A la rentrée de Noël, le groupe (une trentaine) exprima le désir de
créer un produit, en vue de le jouer hors établissement (à la M.J.C.),
surtout pour les adultes ; ce moyen d'expression étant alors choisi comme
moyen de communiquer collectivement ce que la plupart des individus du
groupe avaient du mal à dire directement, aux parents surtout.
À la rencontre
nationale d'expression dramatique d'Avignon, ils arrivèrent avec une trame,
qui, à force d'être improvisée, avait fini par plus ou moins se fixer
dans un produit semi-fini. En gros, cela donnait ceci :
Au début, symbolisation
de deux naissances : un garçon et une fille, au milieu de deux cercles
qui s'ouvrent simultanément, sur la musique du film Love Story.
Mais les cercles
deviennent vite possessifs : « Il sera médecin, comme son père »,
« elle a de beaux yeux, ceux de sa mère », etc., et les enfants
passent de l'étape de la découverte des autres, à celle de la crainte.

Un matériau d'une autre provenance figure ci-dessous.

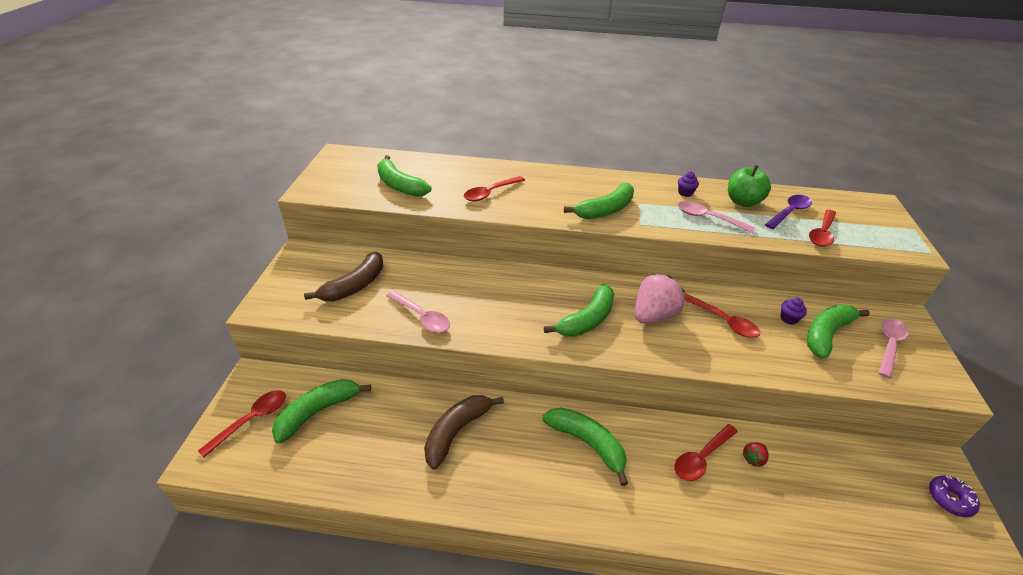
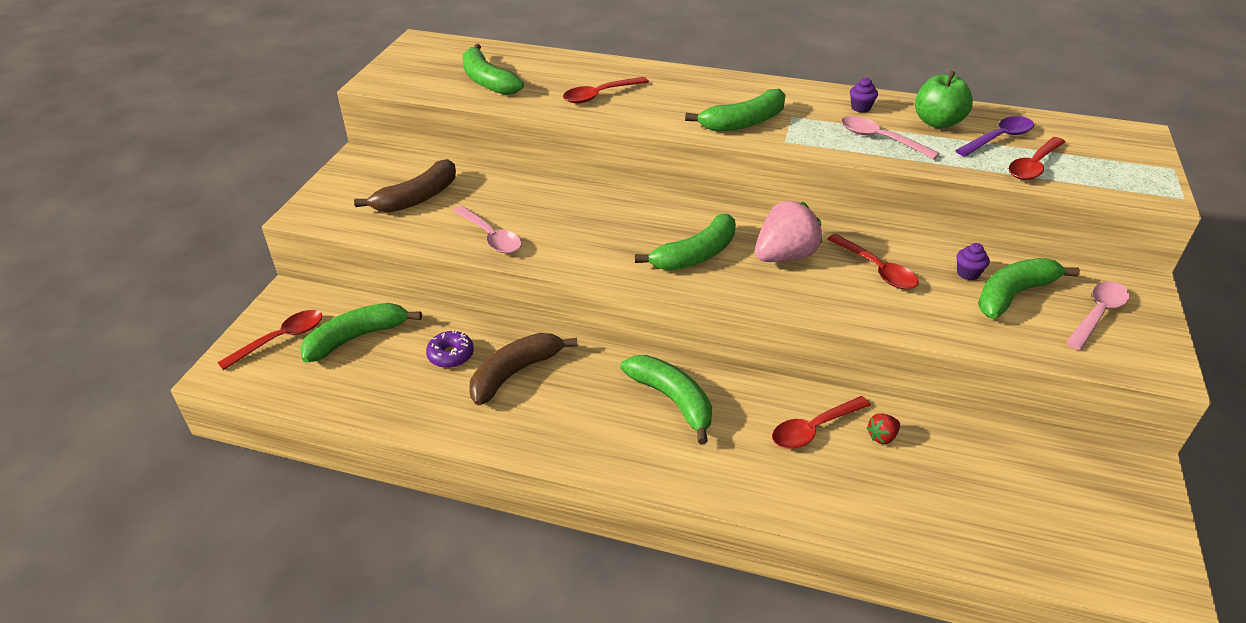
camera: 10 degrees right, 0 degrees up
purple donut [929,475,980,517] -> purple donut moved to [426,330,474,368]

En chœur montent de chaque groupe, comme une agression, et en alternance
accélérée, les phrases : « On l'appellera Roméo », « On
l'appellera Juliette », « Roméo », « Juliette »,
« Roméo », « Juliette ».
- « NON »
crie la fille en se levant, « non je ne m'appellerai pas Juliette,
je m'appellerai Colombine, et je ferai ce qui me plaît », « Et
moi, je ne m'appellerai pas Roméo, je m'appellerai Pierrot, et je serai
moi », crie à son tour le garçon en se levant.